Red Alert: Radiation Rising and Heading South in Japan

(click here to enlarge image)

Reports from Japanese media currently tell of rising radiation levels in the areas south and southwest of the troubled plant due to a change in wind direction toward the southwest. Ibaraki prefecture, immediately south of Fukushima, was reported to have higher than normal levels. Chiba prefecture, to the east of Tokyo and connected to the metropolitan area, saw levels reportedly two to four times above the “normal” level. Utsunomiya, Tochigi prefecture, north of Tokyo, reported radiation at 33 times the normal level measured there. Kanagawa prefecture, south of Tokyo, reported radiation at up to nine times the normal level. Finally, a higher than normal amount was reported in Tokyo. The government says radiation levels have reached levels hazardous to human health.
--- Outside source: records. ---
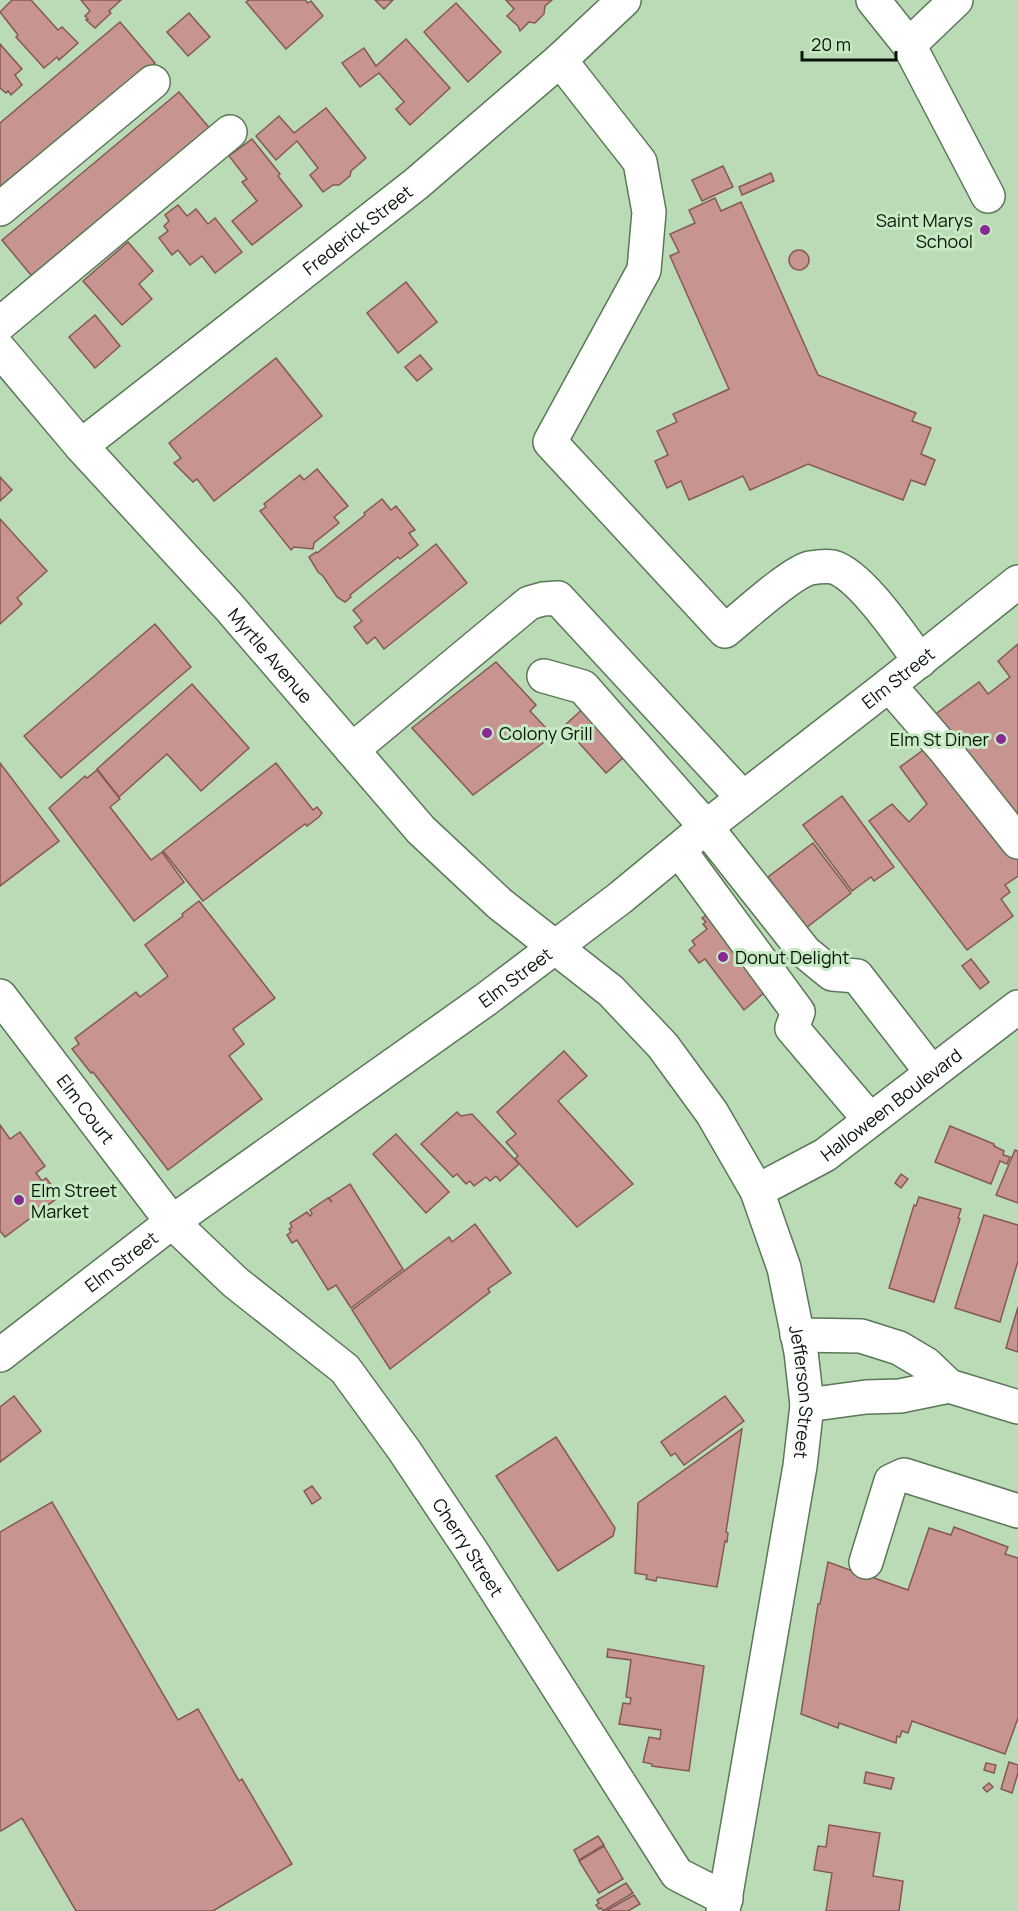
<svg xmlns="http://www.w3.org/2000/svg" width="1018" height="1911" font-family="Manrope,sans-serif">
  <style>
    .building { fill: #c79491; stroke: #865855; stroke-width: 1.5 }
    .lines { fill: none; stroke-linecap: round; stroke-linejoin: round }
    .minor-casing { stroke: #5a7857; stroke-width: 36 }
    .major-casing { stroke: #5a7857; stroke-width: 36 }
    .minor { stroke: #fff; stroke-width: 33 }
    .major { stroke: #fff; stroke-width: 33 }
    .poi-dot { fill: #872a94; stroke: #c7e9c3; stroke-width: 2 }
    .labels { text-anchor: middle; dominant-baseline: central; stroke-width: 6; stroke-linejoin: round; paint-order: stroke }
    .poi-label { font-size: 18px; fill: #091508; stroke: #c7e9c3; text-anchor: start }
    .street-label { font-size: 18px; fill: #091508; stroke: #c7e9c3 }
  </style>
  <rect width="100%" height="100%" fill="#badbb6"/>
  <g class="building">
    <path d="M12,0h19l27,30 4,-3 16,16 -19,17 -2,-3 -13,11 -28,-31 2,-2 -18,-23z"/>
    <path d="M81,0h40l-12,11 2,2 -16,15 -9,-8 2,-1 -3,-3 5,-5z"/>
    <path d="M249,0h56l3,3 3,-2 12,15 -37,33 -40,-47z"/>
    <path d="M375,0h18l-9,9z"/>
    <path d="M506,0h46l-7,6 -1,8 -9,9 -6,-1 -9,9 -2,-5 -11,-10 7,-7z"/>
    <path d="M456,3l45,49 -33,30 -44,-50z"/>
    <path d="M189,13l21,24 -22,19 -21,-24z"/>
    <path d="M120,22l35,41 -155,138v-78z"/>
    <path d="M406,39l44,49 -40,37 -14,-16 8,-7 -25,-29 -19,14 -18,-24 22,-15 12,18z"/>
    <path d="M0,44l22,25 -7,6 7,10 -11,10 -3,-4 -2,2 -6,-5z"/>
    <path d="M179,92l33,39 -177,149 -33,-40z"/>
    <path d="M326,108l40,50 -15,13 -1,5 -11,9h-6l-10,7 -13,-17 8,-7 -21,-27 -21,19 -20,-24 23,-20 15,17z"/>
    <path d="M252,139l28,35 -2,2 24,30 -50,39 -20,-24 25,-20 -15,-19 5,-3 -18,-23z"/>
    <path d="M723,166l10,21 -31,14 -10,-21z"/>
    <path d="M771,173l3,8 -32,14 -3,-8z"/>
    <path d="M715,198l6,13 20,-9 77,173 98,38 -4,8 19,7 -10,26 14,6 -10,25 -14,-5 -8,20 -95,-36 -58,26 -7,-14 -54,24 -8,-19 -14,7 -12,-27 13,-6 -11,-24 20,-9 -4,-8 56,-25 -59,-133 9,-4 -9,-18 25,-11 -6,-13z"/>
    <path d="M178,205l9,11 9,-7 12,15 7,-6 27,34 -27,21 -13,-17 -12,9 -12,-15 -6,5 -13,-17 9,-7 -4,-5 5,-5 -4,-6z"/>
    <path d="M128,242l25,29 -14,13 13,15 -30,26 -39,-44z"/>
    <circle cx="799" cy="260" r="10"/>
    <path d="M406,282l31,40 -39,31 -31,-40z"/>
    <path d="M95,315l25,31 -25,22 -26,-31z"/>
    <path d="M420,355l12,14 -15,12 -12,-14z"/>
    <path d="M276,358l46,58 -108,85 -17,-22 -4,3 -19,-19 7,-5 -12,-15z"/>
    <path d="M317,469l31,37 -14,11 5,6 -25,20 -1,6 -19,-2 -3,3 -31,-39 6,-4 -2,-3 36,-29 4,5z"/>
    <path d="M0,477l12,13 -12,11z"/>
    <path d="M382,499l9,11 5,-4 19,24 -6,3 9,12 -18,14 -2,-2 -48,38 1,2 -6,5 -8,-5 -14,-21 -5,-4 -9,-15 7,-5 1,1 48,-38 -1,-2z"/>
    <path d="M0,519l47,52 -30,27 5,6 -22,20z"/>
    <path d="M436,544l31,39 -83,66 -9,-12 -8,7 -13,-17 8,-6 -9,-11z"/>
    <path d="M155,624l36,43 -130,111 -37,-42z"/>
    <path d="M1018,644v168l-2,1 -8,-11 -7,5 -68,-91 46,-34 9,12 22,-17 -12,-16z"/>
    <path d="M496,662l40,43 -6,6 15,16 -9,8 7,8 -70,52 -61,-67z"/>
    <path d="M192,684l57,64 -48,43 -34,-37 -48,43 -22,-28z"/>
    <path d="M587,705l46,44 -27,24 -42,-47z"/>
    <path d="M930,745l22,38 42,55 8,-6 16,22v22l-13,9 5,7 -9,7 12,17 -46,34 -98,-129 23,-17 17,18 18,-18 -27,-37z"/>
    <path d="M0,763l59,78 -59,45z"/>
    <path d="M276,763l37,47 4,-3 5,6 -3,4 -12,9 -2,-2 -102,77 -40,-50z"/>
    <path d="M97,770l23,29 -10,8 41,53 11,-8 22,30 -50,39 -85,-113 36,-32 2,2z"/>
    <path d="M842,796l52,71 -20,14 -3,-4 -19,14 -49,-66z"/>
    <path d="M813,843l38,50 -45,35 -38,-51z"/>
    <path d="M199,901l76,97 -42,31 11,15 -15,12 33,43 -94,71 -75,-98 -2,1 -19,-24 7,-5 -4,-6 61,-46 4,5 28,-21 -23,-31 38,-29 -1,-2z"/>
    <path d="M713,910l59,76 -28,24 -39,-51 -6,4 -10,-13 6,-5 -3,-4 15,-12 -4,-5 3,-2 -4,-4z"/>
    <path d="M971,959l18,23 -9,7 -18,-23z"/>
    <path d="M564,1051l23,25 -29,25 75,83 -56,43 -62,-68 3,-3 -12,-14 10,-8 -19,-22z"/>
    <path d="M457,1112l4,4 11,-2 47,50 -19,17 -4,-5 -6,5 -4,-4 -12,9 -4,-5 -4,3 -9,-10 -4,3 -32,-33z"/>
    <path d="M0,1125l10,14 10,-7 25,34 -9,7 6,8 4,-3 14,18 -55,41 -5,-6z"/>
    <path d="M950,1126l44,18v2l10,5 -1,4 7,2 -3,7 -7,-3 -9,23 -56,-22z"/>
    <path d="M396,1134l53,58 -23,21 -53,-59z"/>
    <path d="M1015,1150l3,1v52l-22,-8z"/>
    <path d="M901,1174l7,5 -7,9 -6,-5z"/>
    <path d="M350,1184l53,85 -52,39 -15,-23 -8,5 -31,-50 -5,3 -5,-8 4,-3 -2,-3 3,-2 -2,-4 17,-11 3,4 2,-2 -2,-4 18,-12 4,4 -3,-4z"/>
    <path d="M919,1197l42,12 -3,9 2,1 -26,83 -45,-14 25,-83 2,1z"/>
    <path d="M984,1215l34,10v36l-18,61 -45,-14z"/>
    <path d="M475,1224l36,49 -23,16 2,3 -100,77 -38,-59 97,-73 3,5z"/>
    <path d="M1018,1307v45l-12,-4z"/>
    <path d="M14,1396l27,35 -41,31v-55z"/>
    <path d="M725,1396l19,25 -60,44 -9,-12 -4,3 -10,-14z"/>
    <path d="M742,1429l-16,103 2,1 -1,9 -2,-1 -8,46 -60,-10 -1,4 -10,-2 1,-4 -12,-2 3,-70z"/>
    <path d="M556,1437l59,91 -2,8 -55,35 -62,-95z"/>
    <path d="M312,1486l9,12 -9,6 -8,-13z"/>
    <path d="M52,1502l126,218 20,-11 41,72 3,-2 50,85 -79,47h-137l-54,-93 -21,13 -1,-2v-297z"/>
    <path d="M954,1527l54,20 -3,7 13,4v160l-13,36 -93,-33 -4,12 -6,-2 -2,6 -3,-1 -1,7 -57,-20 -1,5 -37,-14 17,-110h2l8,-42 30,11 17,1 -1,4 34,12 21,-62 22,7z"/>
    <path d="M608,1649l96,17 -15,105 -37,-5v-2l-9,-2 6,-25 11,2 1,-9 -42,-6 4,-21 7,1 1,-6 -5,-1 5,-37 -24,-3z"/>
    <path d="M1009,1762l9,3v8l-6,20 -11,-4z"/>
    <path d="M986,1763l10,2 -2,8 -10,-3z"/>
    <path d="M866,1772l28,6 -3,11 -27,-6z"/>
    <path d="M989,1783l4,4 -6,5 -4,-4z"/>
    <path d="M829,1825l51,8 -7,43 30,5 -4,30h-73l6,-38 -18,-3 4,-24 8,1z"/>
    <path d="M598,1836l6,9 -25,15 -5,-10z"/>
    <path d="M604,1846l19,33 -24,14 -20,-32z"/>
    <path d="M626,1883l7,10 -30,18 -2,-3 -2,1 -3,-4 3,-2 -2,-3z"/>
    <path d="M634,1895l6,9 -12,7h-22z"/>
  </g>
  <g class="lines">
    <g class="minor-casing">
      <g id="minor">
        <path d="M873,0l36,45"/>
        <path d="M956,0l-47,45 79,151"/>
        <path d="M560,60l80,102 9,50 -5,58 -94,172 175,189c18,-14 65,-58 85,-63 6,-1 17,-2 23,-1 28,8 69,70 87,94"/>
        <path d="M0,209l153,-127"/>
        <path d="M0,324l230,-192"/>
        <path id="s1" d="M0,350l81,96 148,161 192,223 79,74 111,87 52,55 49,67 45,78 27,77 17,84 6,53 -7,61 -77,445"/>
        <path id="s2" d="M81,446l335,-262 144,-124 64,-60"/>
        <path d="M544,676l39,11 123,140 99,125 27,22 25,2 75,97"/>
        <path d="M889,685l56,65 73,92"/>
        <path d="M352,750l177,-147 14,-4 15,-1 185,200"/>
        <path d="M679,850l119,162 -6,16 78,92"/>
        <path id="s3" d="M0,996l172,226 63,60 110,87 59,81 68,102 205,322 49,25"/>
        <path id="s4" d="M757,1191l68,-36 193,-148"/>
        <path d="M797,1335l64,1 38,12 27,16 23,22 69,21"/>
        <path d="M807,1405l59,-8 34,-1 49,-10"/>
        <path d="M866,1562l25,-81 13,-6 114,36"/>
      </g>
    </g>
    <g class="major-casing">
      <g id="major">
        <path id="s5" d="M0,1355l172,-133 313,-222 135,-102 86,-71 183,-142 129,-103"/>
      </g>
    </g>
    <use href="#minor" class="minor"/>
    <use href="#major" class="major"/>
  </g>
  <g class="poi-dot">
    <circle cx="985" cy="230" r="6"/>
    <circle cx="487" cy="733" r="6"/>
    <circle cx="1001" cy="739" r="6"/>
    <circle cx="723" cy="957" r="6"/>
    <circle cx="19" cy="1200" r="6"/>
  </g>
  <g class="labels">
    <g class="poi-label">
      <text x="973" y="220" text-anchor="end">Saint Marys<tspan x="973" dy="21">School</tspan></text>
      <text x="499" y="733">Colony Grill</text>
      <text x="989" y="739" text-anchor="end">Elm St Diner</text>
      <text x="735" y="957">Donut Delight</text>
      <text x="31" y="1190">Elm Street<tspan x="31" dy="21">Market</tspan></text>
    </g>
    <g class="street-label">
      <text stroke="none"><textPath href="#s2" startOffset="351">Frederick Street</textPath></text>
      <text stroke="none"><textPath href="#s1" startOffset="408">Myrtle Avenue</textPath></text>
      <text stroke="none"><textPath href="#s5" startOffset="1125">Elm Street</textPath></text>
      <text stroke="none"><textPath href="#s5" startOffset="639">Elm Street</textPath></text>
      <text stroke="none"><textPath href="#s4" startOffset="160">Halloween Boulevard</textPath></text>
      <text stroke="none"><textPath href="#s3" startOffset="142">Elm Court</textPath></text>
      <text stroke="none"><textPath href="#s5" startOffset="153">Elm Street</textPath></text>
      <text stroke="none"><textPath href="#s1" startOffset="1344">Jefferson Street</textPath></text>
      <text stroke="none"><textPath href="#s3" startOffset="728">Cherry Street</textPath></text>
    </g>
  </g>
  <path d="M802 51v9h94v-9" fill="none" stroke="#091508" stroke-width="3"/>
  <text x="811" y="51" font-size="18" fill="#091508" stroke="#c7e9c3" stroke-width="4.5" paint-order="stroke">20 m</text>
</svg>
Wind direction, temperature, and topography all play a crucial factor in the spread of radioactive materials as well as their diffusion, and wind direction is not easily predictable and constantly shifting, with reports saying it could shift west and then back eastward to sea within the next day. It is impossible to know how reliable these preliminary readings are but they suggest a dramatic worsening as well as a wider spread than at any time since the emergency began.
The Japanese government has announced a 30-kilometer no-fly zone and is expanding evacuation zones and urging the public within a wider area to remain indoors. The situation at the nuclear facility is uncertain, but clearly deteriorating. Currently, the radiation levels do not appear immediately life-threatening outside the 20-kilometer evacuation zone. But if there is a steady northerly wind, the potential for larger-scale evacuations of more populated areas may become a reality. This would present major challenges to the Japanese government. Further, the potential for panic-induced individual evacuations could trigger even greater problems for the government to manage.
Editor’s note: A previous version of this piece incorrectly stated that the fire at the No. 4 reactor took place at a facility in Daini. It also incorrectly reported the range of the government’s no-fly zone as 20 kilometers. The piece has since been corrected.